3. There can be no doubt that the principles governing the power of alienation of a father have been applied to transactions besides gifts, sales and mortgages. The same principles have been extended to the case of permanent leases. We may refer to the case decided by their Lordships of the Privy Council in Palaniappa Chetty v. Devasikamoney Pandara Sannadhi A.I.R. 1917 P.C. 33. It has to be conceded that the old texts do not refer to leases, just as they do not expressly refer to exchanges. In the Benares School of Hindu law the father is no longer the sole owner of the joint estate, but all the members by birth acquire an interest in it. His status is probably that of a manager though as against his sons he has the advantage of their pious obligation to pay his personal debts. It would therefore follow that in the absence of any express authority there would be no power in the father to alienate joint family property in which other members are also interested and who do not consent. In. numerous cases decided by their Lordships of the Privy Council his power regarding 'alienations' have been referred to. An exchange is equally an alienation, We may refer to the case of Birj Narain Rai v. Mangala Prasad Rai A.I.R. 1924 P.C. 50, where the result of the authorities wag summarized by their Lordships of the Privy Council and the restricted power of the manager in the family property was emphasized. We must there, fore hold that a deed of exchange executed by a father or manager is liable to be challenged by the other members of the family if it was not executed for legal necessity or for the benefit of the estate. The transaction would however be binding on the other members if it was of such a nature as a prudent owner in the ordinary management of an estate would make.
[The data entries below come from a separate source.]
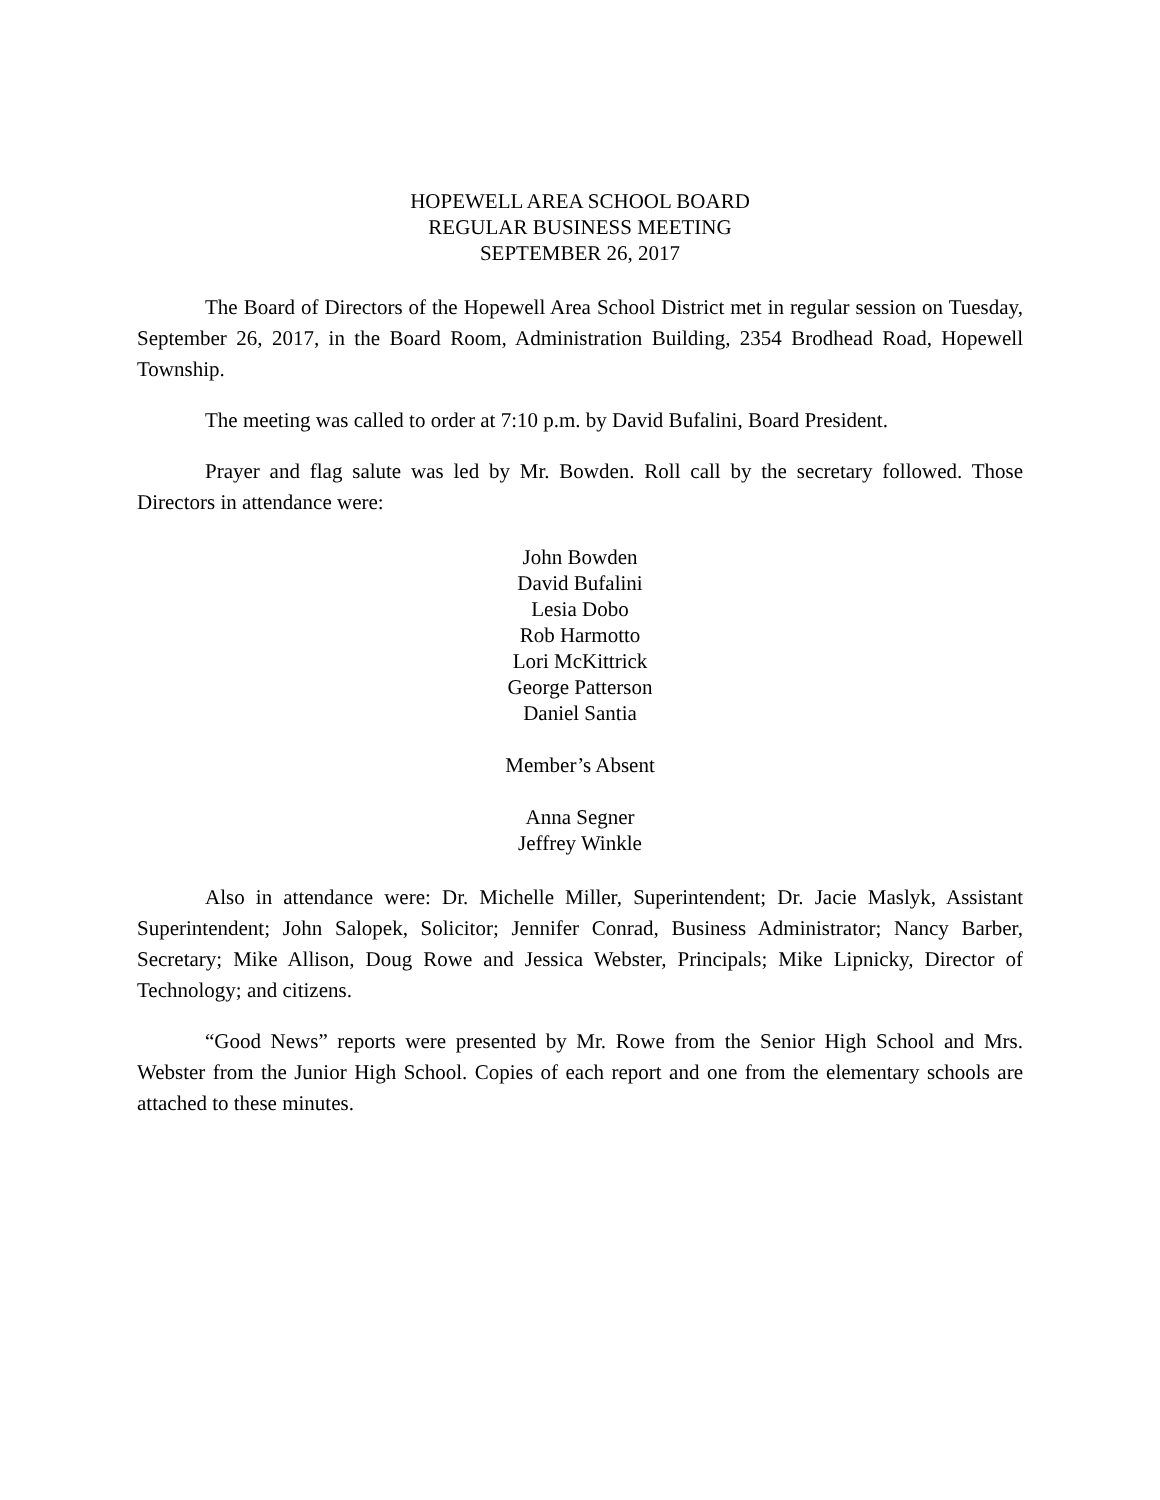HOPEWELL AREA SCHOOL BOARD
REGULAR BUSINESS MEETING
SEPTEMBER 26, 2017
The Board of Directors of the Hopewell Area School District met in regular session on Tuesday, September 26, 2017, in the Board Room, Administration Building, 2354 Brodhead Road, Hopewell Township.
The meeting was called to order at 7:10 p.m. by David Bufalini, Board President.
Prayer and flag salute was led by Mr. Bowden. Roll call by the secretary followed. Those Directors in attendance were:
John Bowden
David Bufalini
Lesia Dobo
Rob Harmotto
Lori McKittrick
George Patterson
Daniel Santia
Member’s Absent
Anna Segner
Jeffrey Winkle
Also in attendance were: Dr. Michelle Miller, Superintendent; Dr. Jacie Maslyk, Assistant Superintendent; John Salopek, Solicitor; Jennifer Conrad, Business Administrator; Nancy Barber, Secretary; Mike Allison, Doug Rowe and Jessica Webster, Principals; Mike Lipnicky, Director of Technology; and citizens.
“Good News” reports were presented by Mr. Rowe from the Senior High School and Mrs. Webster from the Junior High School. Copies of each report and one from the elementary schools are attached to these minutes.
4. The Court below has gone into the facts and come to the conclusion that the exchange made by the transferors to the vendee was not for the benefit of the transferors' family. The learned Subordinate Judge has pointed out that obviously there was no necessity for them to make the transfers. As regards benefit, it is quite clear that the property given away by exchange was situated in the residential village of these transferors and was conveniently situated and was an advantageous property. On the other hand, the property taken by these transferors was situated in another village which was not their ancestral village and was at some distance and less convenient. It is not disputed before us that the values of the two properties were about the same. There was therefore no reason why the transferors should give away a share in their ancestral village in lieu of a share in another village. The suggestion that they might possibly have intended to become co-sharers in the other village was not made in the Court below and this explanation was not offered by the transferors. As a matter of fact the learned Subordinate Judge was very sceptical about this transaction, and he was inclined to believe the oral evidence produced on behalf of the plaintiff which was to the effect that some cash consideration was secretly received by the transferors. That consideration would go into the pocket of the executants of the deed of exchange and would not necessarily benefit the family or the estate. The vendee was given a chance in the Court below to show that the exchanges were of such a nature as would be binding on the other members of the family and that accordingly they were not defeasible. He failed to do this. We agree with the Court below that the vendee has not acquired an indefeasible interest in the property taken in exchange and therefore cannot defeat the plaintiff pre-emptor.

5. The vendee claimed the amount due under a preliminary decree for sale on the basis of a mortgage deed which creates a charge on the property in dispute. The decretal amount was no part of the sale consideration and therefore the plaintiff was not bound to pay that amount. The learned Subordinate Judge has rightly pointed out that the property will go to the plaintiff subject to the prior encumbrance if it subsists. The appeal is accordingly dismissed with costs.